Municipal election Parent councils, a citizen's proposal (medborgarförslag) in many municipalities, an email to the committee's politicians.
Regional election Contact the region's responsible committee, get involved in a folk high school.
General election A referral response (remissvar) on school proposals, a report to the Schools Inspectorate when a school falls short.
EUThe EU has no formal power over Swedish schooling, but it funds exchanges such as Erasmus and compares results between countries. Shaped in the European Parliament election.

Read the table by column to understand one level, or by row to compare the levels. The green level is the area's centre of gravity.

How it works: follow the decision

The case A new curriculum reaches the classroom
  1. State

    The Government tasks Skolverket

    The curriculum needs updating, perhaps because research or working life has changed. The Government tasks the National Agency for Education (Skolverket) with drawing up a proposal.

    Point of influence

    The general election decides which government steers school policy and which assignments it hands out.

  2. State

    Skolverket writes and listens

    The agency develops the proposal together with teachers, researchers and responsible authorities. Before it is finished, it goes out for a referral (remiss).

    Point of influence

    The referral round is open: schools, parent associations and individuals can submit views.

  3. State

    The Government adopts it

    The new curriculum is decided by the Government and becomes binding on all schools, municipal and independent alike.

  4. Municipality

    The responsible authority gears up

    The municipality, or an independent school's board, makes sure teachers get training and time. The children and education committee sets the money aside in the budget.

    Point of influence

    The municipal election shapes the committee. Parent councils and open committee meetings are ways in between elections.

  5. Municipality

    Head teacher and teachers bring it to life

    The head teacher organises the work and the teachers translate the text into lessons, tests and assessments.

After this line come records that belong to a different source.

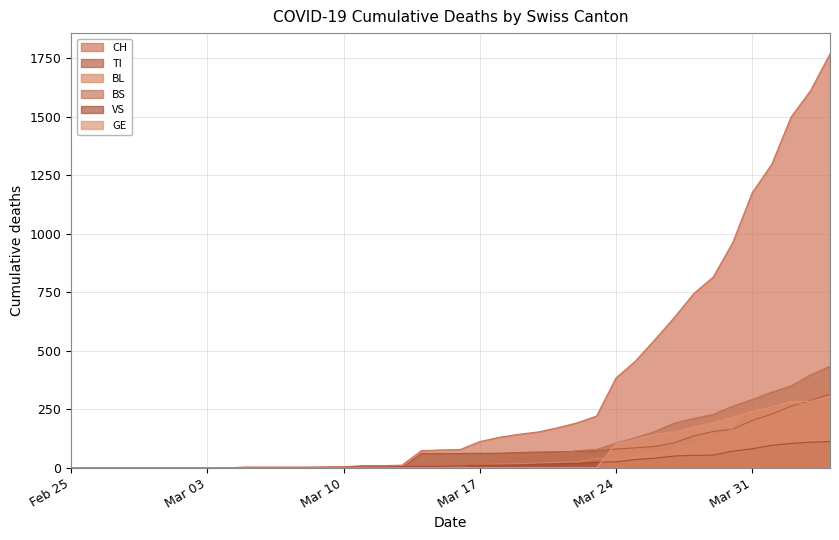

What is the highest value of the BS series?

434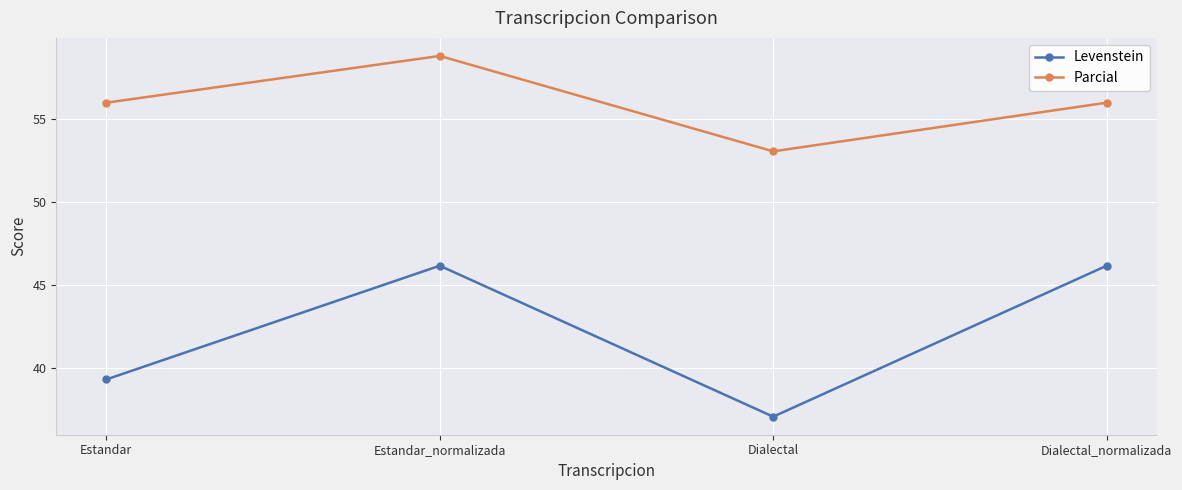

True or false: Levenstein and Parcial cross at least once.

False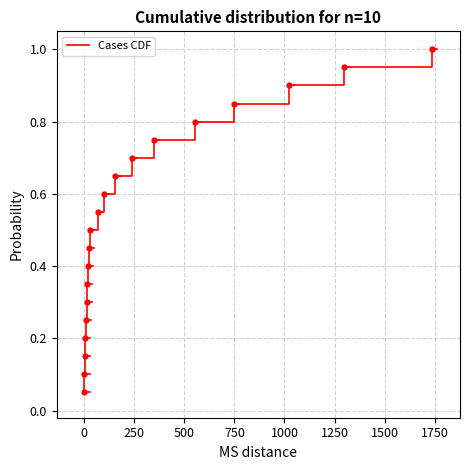

What is the average value?

0.5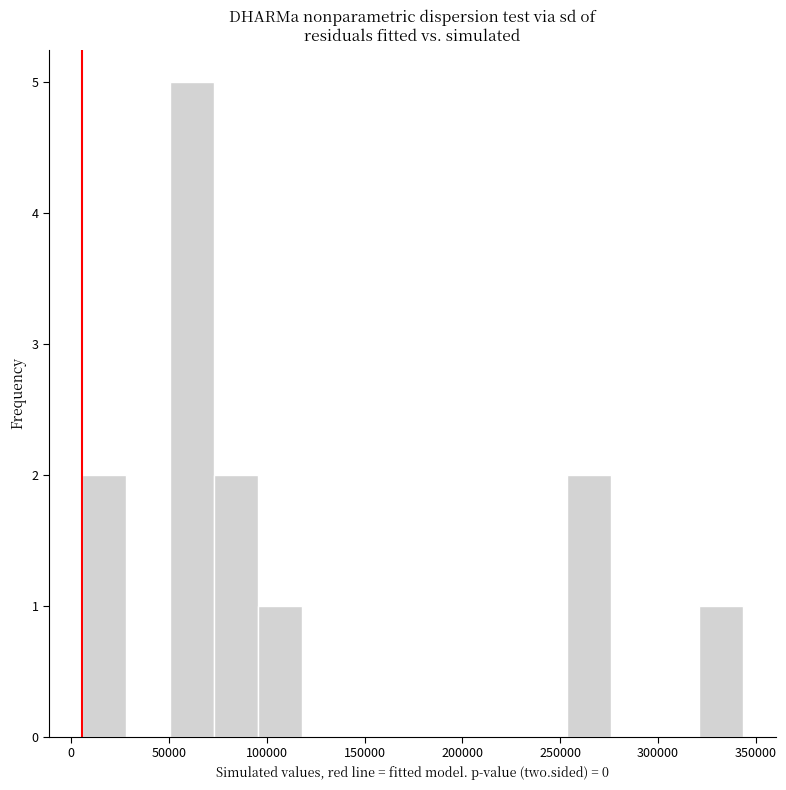

Over which range of the x-axis is the bar tallest?

50000 to 75000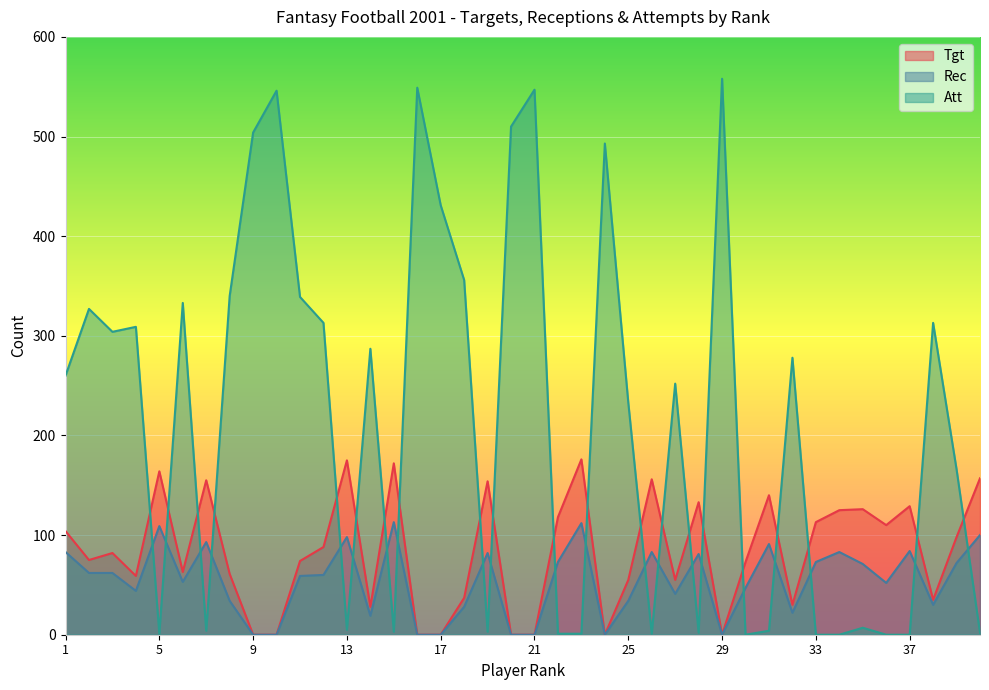

Is the value of Att at 37 greater than the value of Tgt at 19?

No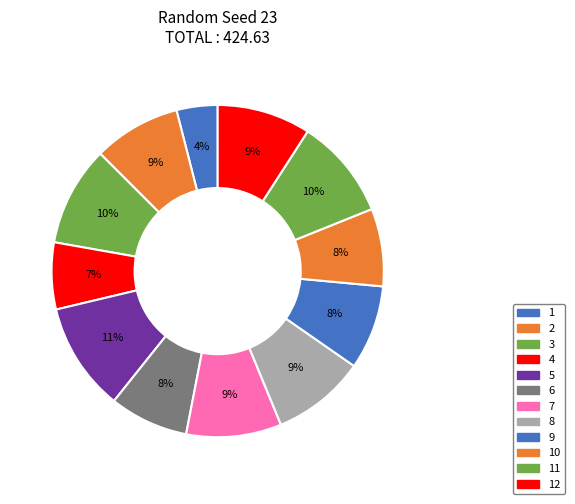

To the nearest percent, what is the difference between the 9 and 7 slice percentages?

1%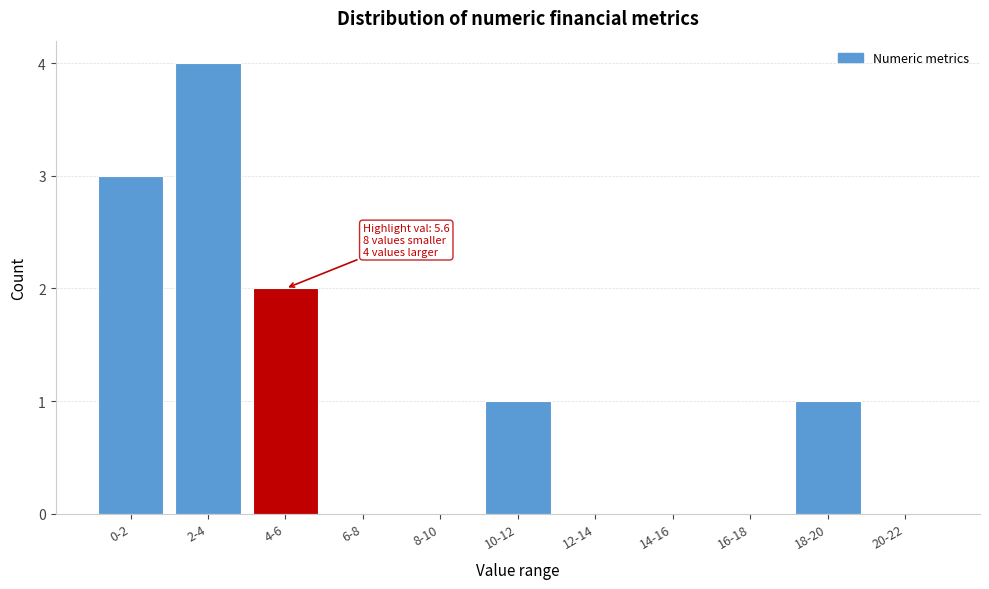

Reading right to left, extract all data points from this chart.

20-22=0	18-20=1	16-18=0	14-16=0	12-14=0	10-12=1	8-10=0	6-8=0	4-6=2	2-4=4	0-2=3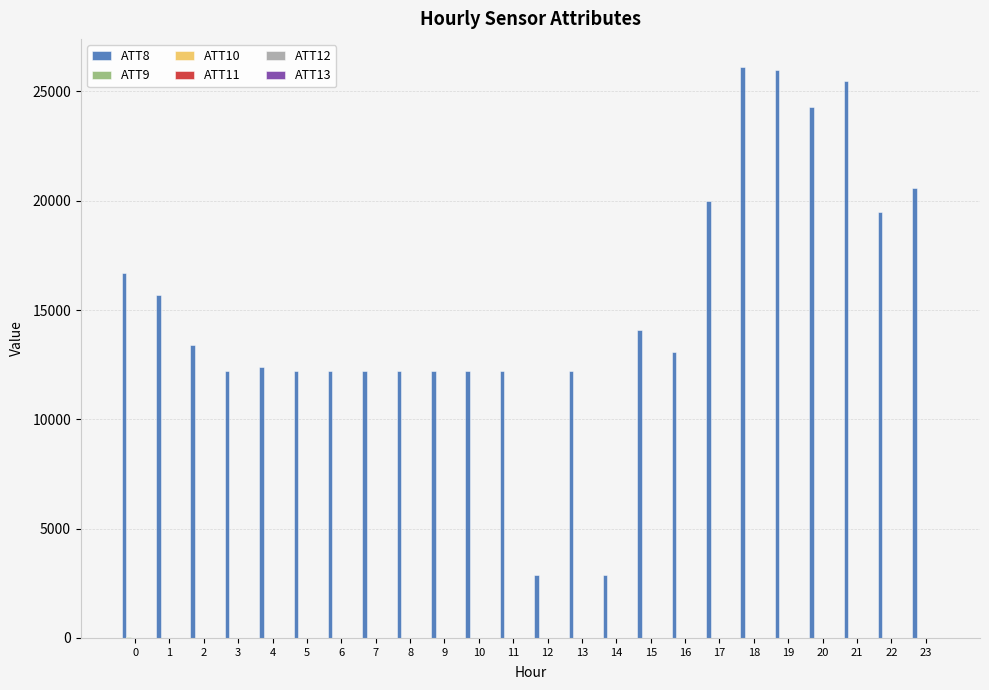

Which series has the largest total across all categories?

ATT8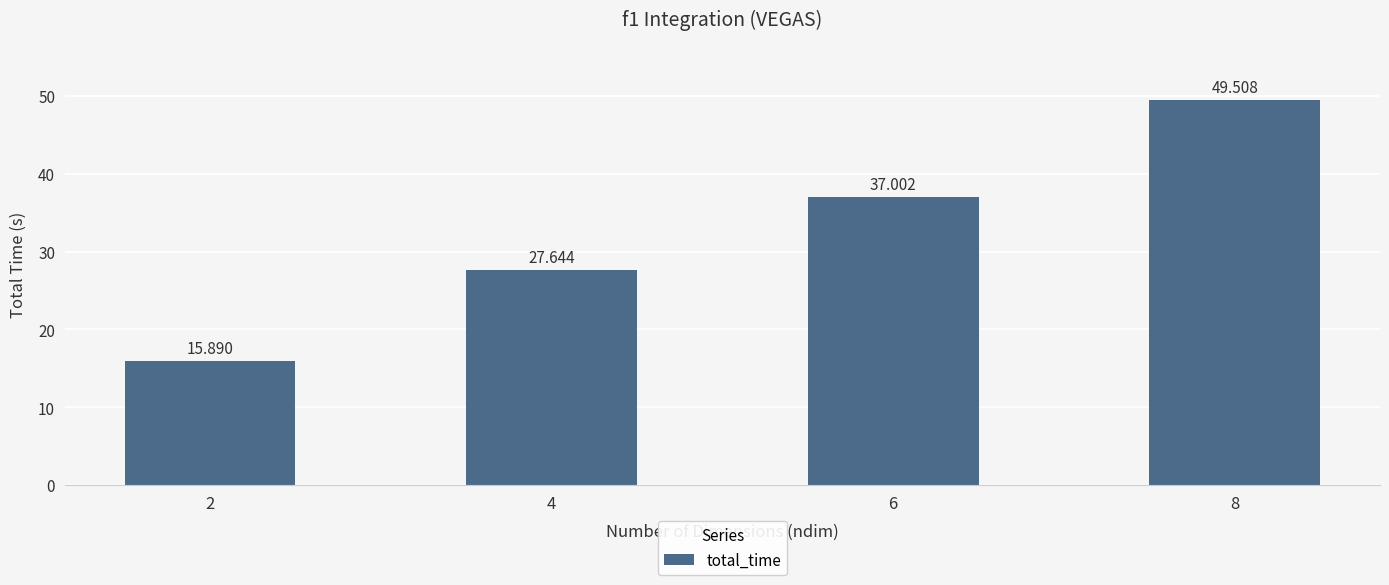

What is the difference between the maximum and second lowest values?

21.9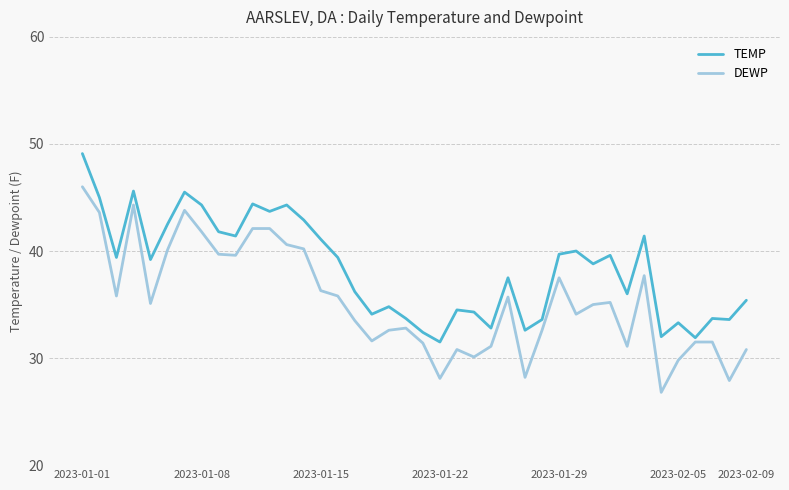

What is the highest value of the TEMP series?

49.1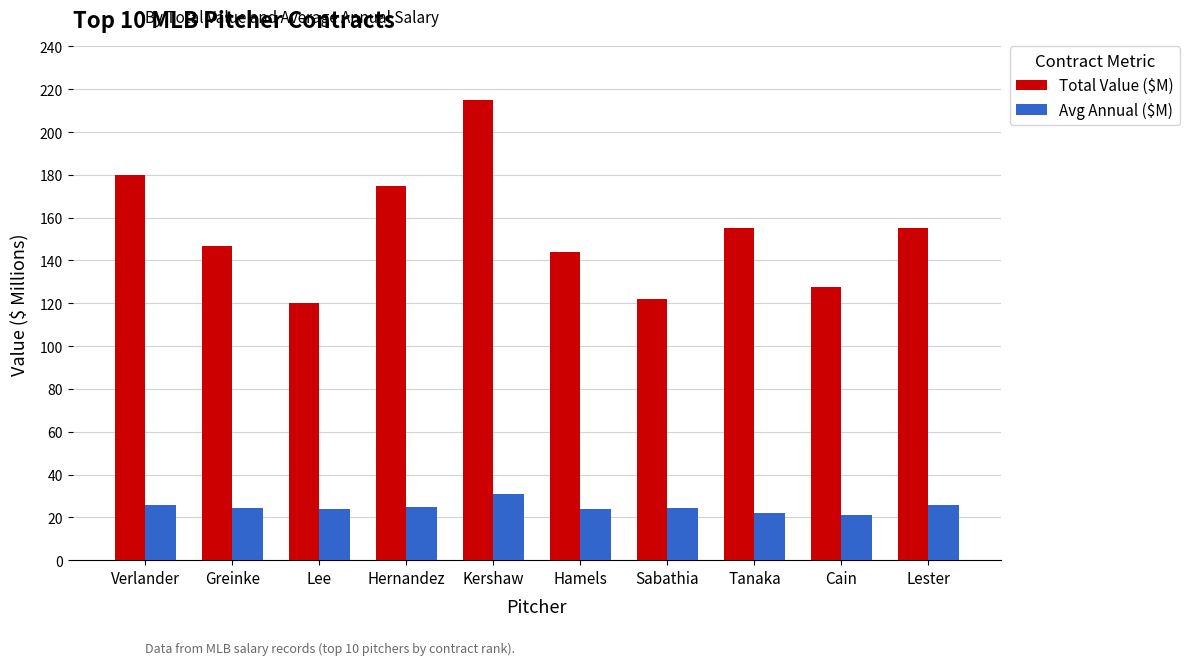

List the series in order of their peak value, highest first.

Total Value ($M), Avg Annual ($M)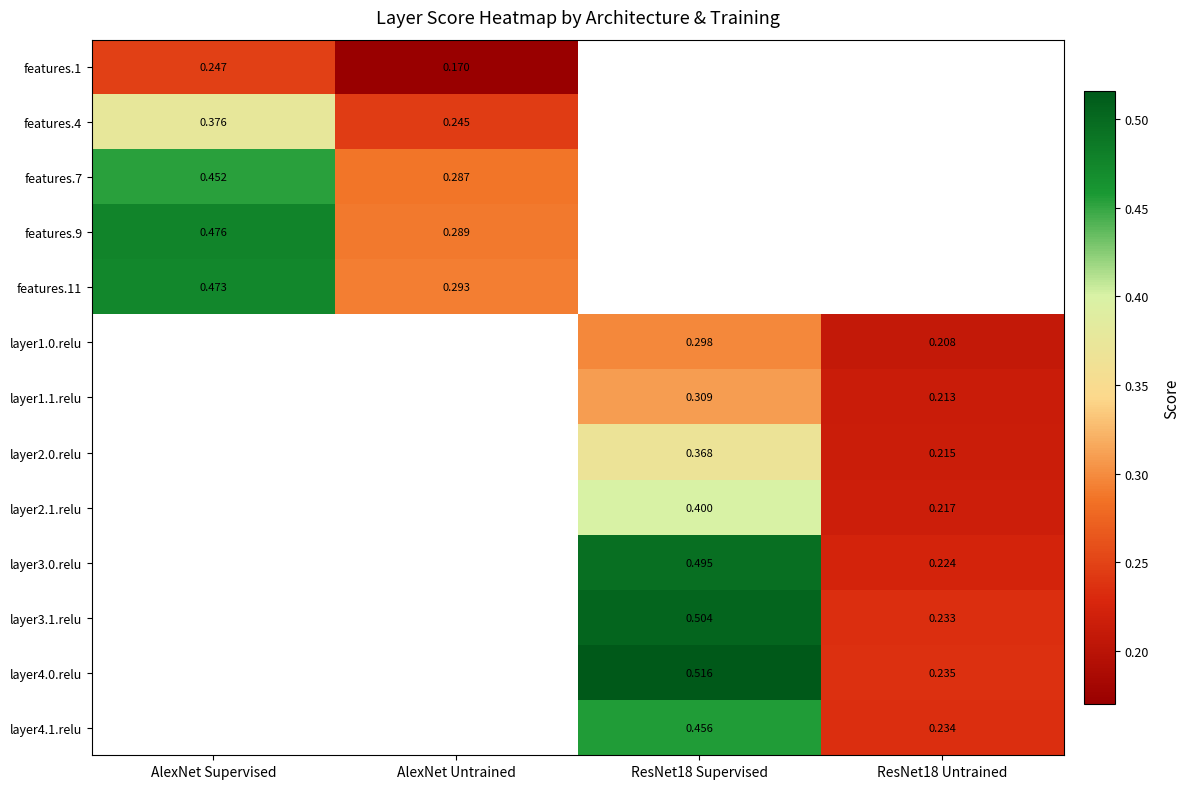

Is the value of layer2.1.relu at ResNet18 Supervised greater than the value of features.9 at AlexNet Supervised?

No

This is where the curriculum actually takes shape.

  6. Your everyday life

    A new topic on the timetable

    Your child comes home and talks about source criticism in history class. The path there ran through the Government, an agency, a committee and a teaching team.

The journey looks the same in reverse: what has been built came the same way, through the same decisions. Whoever knows where the decisions are made also knows where they can be changed.

Questions to discuss

  1. What makes a school good, and which of the municipality, the central government and the head teacher can shape exactly that?

  2. The school voucher follows the pupil. What does that do to schools in areas where many opt out of them?

  3. What should teachers decide for themselves, and what should be the same across the whole country?

  4. How can you tell in your municipality whether schools are a priority in the budget?

  5. If you could change one thing about the school near you, what would it be and who would you go to?

Glossary

Huvudman
The body responsible for a school: the municipality for most, an independent board for free schools.
Skolpeng
The money that follows each pupil to the school they attend, including independent ones.
Läroplan
The Government's binding governing document for what schools must teach.
Remiss
When a proposal is sent out so that those affected can comment before a decision.
Friskola
An independent school with its own responsible authority, funded by the school voucher and open to all.

Footnotes

1) This is an estimate of how decision-making power over the issue is split between the municipality, the region, central government and the EU, based on how responsibility is divided in legislation. A teaching guide, not an exact measurement.